Zimplow, one of the country’s largest manufacturers of agricultural implements for small-scale farmers, says business has declined so much this year that this could be the most difficult year in its 64-year history.
Unit sales for the three months to September were down by 30 percent compared to the same period last year. Exports, on the other hand, grew by 30 percent but the dollar value of the exports was almost “meaningless” because of the unrealistic exchange rate.
The company made a net profit of $7.3 billion during the year ended June but said volumes on the local market had declined by 9 percent. Exports grew by 25 percent but contributed 57 percent of total sales.
The company’s chief executive, Anthony Rowland, said until four years ago, the bulk of the company’s business was local. It was only exporting 25 to 30 percent of its products with the local market consuming the rest.

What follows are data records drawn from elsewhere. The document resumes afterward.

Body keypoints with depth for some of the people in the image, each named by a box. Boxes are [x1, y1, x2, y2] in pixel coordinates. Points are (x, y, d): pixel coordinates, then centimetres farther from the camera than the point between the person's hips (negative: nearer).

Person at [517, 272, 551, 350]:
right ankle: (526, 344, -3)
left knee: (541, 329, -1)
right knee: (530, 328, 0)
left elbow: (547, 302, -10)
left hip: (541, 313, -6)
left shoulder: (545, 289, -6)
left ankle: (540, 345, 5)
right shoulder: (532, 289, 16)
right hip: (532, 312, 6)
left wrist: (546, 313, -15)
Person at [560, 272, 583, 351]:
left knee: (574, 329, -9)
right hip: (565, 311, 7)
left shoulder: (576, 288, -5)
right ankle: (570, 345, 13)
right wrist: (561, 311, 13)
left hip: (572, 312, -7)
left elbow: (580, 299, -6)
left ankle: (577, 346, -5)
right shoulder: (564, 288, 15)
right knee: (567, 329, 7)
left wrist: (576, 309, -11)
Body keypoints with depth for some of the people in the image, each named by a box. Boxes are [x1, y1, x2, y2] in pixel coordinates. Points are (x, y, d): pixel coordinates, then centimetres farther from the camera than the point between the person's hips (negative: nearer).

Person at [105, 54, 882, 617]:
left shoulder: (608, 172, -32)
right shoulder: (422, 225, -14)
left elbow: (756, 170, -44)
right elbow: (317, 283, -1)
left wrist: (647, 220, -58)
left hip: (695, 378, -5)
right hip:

Ironically, the slump coincided with the government’s concerted land reform exercise which should have been a major boost for the company, but Rowland said while the government had resettled hundreds of people, it had not provided them the means of production.
The emphasis had been on supplying inputs such as seed and fertiliser. The new farmers had been encouraged to use tractor drawn implements instead of tried and tested animal drawn implements which they could afford.
“What has happened is that the government has transferred people but not the means. People have to wait for DDF (District Development Fund) tractors to till the land. They cannot afford these tractors so they have to be subsidised by the government.
“Africa is ripe for small-scale farming but people have to be properly resourced and trained. People don’t respond to handouts. They want to be self-sufficient like the cotton farmers of Gokwe. They are using simple animal drawn implements yet they produce the bulk of the cotton in the country,” Rowland said.
He said because of the drop in the local market, the company had gradually switched to the export market which now accounted for 60 percent of sales. The only problem now was the exchange rate.
Rowland said the “controlled” foreign currency auction system was like a price control because it had not kept pace with inflation. Though year-on-year inflation had dropped from 622 percent at the beginning of the year to 209 percent last month, inflation this year had increased by over 80 percent.
If the exchange rate had kept pace with inflation it should be between $10 500 and $12 000 to the greenback now.
“The exchange rate has to follow the CPI,” Rowland said.
The CPI which stood at 27 714.7 in January had risen to 50 704.8 last month, an increase of 83 percent.
Central bank governor, Gideon Gono, the architect of the current economic reform programme, argued in his monetary review statement last month that the auction was “controlled only to the extent of prioritising beneficial payments, without manipulation of the exchange rate itself”.
He said the bank had invited more than 200 visitors from the diplomatic community, captains of industry and other stakeholders to attend the weekly auctions to “observe and attest the reality of what transpires” at the auction.